↓↓↓
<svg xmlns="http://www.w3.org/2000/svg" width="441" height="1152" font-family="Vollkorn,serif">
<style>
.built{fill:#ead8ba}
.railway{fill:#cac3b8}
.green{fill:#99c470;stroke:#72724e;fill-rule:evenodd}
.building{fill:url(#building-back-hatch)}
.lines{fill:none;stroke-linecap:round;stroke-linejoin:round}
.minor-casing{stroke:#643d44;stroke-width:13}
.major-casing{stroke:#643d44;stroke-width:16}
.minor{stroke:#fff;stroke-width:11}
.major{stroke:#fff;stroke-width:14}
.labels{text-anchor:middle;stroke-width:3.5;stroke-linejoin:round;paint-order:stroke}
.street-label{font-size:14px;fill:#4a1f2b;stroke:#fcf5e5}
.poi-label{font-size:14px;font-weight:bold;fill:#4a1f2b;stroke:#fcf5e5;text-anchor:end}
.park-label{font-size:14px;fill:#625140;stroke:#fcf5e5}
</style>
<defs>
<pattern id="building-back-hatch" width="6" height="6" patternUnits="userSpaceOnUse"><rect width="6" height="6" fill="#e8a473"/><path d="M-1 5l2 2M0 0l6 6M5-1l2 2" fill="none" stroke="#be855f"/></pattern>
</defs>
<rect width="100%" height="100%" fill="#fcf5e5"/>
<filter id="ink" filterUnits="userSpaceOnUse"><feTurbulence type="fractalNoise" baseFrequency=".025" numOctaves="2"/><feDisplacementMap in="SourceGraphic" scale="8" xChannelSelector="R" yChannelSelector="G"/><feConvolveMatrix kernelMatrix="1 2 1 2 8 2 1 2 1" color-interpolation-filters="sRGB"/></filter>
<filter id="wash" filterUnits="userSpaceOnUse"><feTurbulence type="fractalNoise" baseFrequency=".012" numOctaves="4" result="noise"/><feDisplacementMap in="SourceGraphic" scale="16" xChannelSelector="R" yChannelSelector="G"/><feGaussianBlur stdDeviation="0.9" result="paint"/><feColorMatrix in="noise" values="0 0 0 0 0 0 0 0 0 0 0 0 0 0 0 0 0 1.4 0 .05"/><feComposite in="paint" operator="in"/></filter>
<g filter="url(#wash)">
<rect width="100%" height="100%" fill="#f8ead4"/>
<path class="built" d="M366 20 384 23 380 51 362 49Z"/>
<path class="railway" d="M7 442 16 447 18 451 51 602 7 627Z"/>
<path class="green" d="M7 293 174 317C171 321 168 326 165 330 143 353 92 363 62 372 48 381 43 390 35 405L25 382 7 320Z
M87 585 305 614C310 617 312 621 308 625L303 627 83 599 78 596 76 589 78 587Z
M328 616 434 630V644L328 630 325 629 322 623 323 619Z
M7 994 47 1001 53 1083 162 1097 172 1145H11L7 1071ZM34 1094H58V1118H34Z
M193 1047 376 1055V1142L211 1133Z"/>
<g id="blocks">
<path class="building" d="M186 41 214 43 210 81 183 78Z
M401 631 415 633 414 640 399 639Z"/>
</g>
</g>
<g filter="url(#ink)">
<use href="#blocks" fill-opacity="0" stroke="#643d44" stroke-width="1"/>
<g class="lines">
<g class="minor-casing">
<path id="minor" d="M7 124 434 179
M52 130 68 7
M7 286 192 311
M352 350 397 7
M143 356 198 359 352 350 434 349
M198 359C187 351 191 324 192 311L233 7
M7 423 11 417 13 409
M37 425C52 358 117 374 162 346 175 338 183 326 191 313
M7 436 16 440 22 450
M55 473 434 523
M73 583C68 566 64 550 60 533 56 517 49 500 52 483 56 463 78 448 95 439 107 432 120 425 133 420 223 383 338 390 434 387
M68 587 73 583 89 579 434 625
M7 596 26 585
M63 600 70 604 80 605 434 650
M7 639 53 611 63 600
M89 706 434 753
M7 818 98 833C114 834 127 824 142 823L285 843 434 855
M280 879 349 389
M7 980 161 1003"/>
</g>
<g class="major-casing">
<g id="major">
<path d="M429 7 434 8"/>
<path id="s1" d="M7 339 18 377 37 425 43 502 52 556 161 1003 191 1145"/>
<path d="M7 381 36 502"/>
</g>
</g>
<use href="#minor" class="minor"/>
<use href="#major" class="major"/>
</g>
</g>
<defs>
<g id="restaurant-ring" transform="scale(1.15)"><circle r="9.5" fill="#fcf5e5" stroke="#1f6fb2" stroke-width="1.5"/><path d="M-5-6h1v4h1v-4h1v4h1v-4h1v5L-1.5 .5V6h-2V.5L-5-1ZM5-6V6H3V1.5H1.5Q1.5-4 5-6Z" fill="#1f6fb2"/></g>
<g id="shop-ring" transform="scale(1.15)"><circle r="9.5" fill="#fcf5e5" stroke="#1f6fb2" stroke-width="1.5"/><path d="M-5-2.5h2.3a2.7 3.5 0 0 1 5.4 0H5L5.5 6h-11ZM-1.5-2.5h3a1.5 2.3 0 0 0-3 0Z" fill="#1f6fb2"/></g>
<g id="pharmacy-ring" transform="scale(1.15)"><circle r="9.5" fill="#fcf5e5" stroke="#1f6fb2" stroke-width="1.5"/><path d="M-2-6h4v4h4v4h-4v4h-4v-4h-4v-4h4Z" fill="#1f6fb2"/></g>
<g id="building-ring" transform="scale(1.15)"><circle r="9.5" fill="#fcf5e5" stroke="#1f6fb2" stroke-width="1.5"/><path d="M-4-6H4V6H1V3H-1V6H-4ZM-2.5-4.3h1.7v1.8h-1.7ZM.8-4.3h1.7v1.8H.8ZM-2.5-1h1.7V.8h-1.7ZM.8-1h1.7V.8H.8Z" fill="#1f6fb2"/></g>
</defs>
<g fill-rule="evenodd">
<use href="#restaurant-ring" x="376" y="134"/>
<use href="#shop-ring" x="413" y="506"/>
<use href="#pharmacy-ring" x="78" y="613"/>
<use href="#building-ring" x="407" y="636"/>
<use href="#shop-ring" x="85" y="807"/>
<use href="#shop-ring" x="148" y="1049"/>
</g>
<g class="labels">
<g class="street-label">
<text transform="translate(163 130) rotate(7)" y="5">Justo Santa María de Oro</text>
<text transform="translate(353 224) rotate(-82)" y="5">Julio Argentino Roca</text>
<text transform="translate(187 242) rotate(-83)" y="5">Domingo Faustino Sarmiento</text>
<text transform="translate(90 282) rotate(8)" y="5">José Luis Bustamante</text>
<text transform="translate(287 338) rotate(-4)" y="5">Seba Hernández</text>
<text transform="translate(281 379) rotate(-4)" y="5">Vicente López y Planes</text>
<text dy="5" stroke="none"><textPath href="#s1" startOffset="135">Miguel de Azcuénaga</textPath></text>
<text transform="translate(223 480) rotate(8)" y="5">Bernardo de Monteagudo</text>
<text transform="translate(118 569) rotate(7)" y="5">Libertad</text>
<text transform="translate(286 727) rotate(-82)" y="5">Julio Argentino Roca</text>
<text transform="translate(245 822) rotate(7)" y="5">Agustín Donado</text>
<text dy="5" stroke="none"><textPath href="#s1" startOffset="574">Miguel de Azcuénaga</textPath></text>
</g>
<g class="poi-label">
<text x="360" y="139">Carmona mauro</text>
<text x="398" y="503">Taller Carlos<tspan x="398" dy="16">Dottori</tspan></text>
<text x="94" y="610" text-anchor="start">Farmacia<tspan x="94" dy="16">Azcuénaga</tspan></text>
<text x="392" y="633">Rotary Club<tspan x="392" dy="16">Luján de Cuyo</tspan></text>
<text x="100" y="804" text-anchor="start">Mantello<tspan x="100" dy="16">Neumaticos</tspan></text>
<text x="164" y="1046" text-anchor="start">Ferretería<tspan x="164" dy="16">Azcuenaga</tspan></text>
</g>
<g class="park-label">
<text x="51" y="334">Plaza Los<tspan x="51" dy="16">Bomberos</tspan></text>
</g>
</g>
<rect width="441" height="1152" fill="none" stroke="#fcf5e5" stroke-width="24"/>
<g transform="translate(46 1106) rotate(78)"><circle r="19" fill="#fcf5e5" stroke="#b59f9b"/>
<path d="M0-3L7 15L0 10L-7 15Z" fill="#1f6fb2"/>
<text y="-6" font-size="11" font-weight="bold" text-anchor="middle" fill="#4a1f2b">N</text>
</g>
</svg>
↑↑↑
Assignment
Go through the listing above, and whenever a line holds the word "evenodd", copy it.

Written answer
.green{fill:#99c470;stroke:#72724e;fill-rule:evenodd}
<g fill-rule="evenodd">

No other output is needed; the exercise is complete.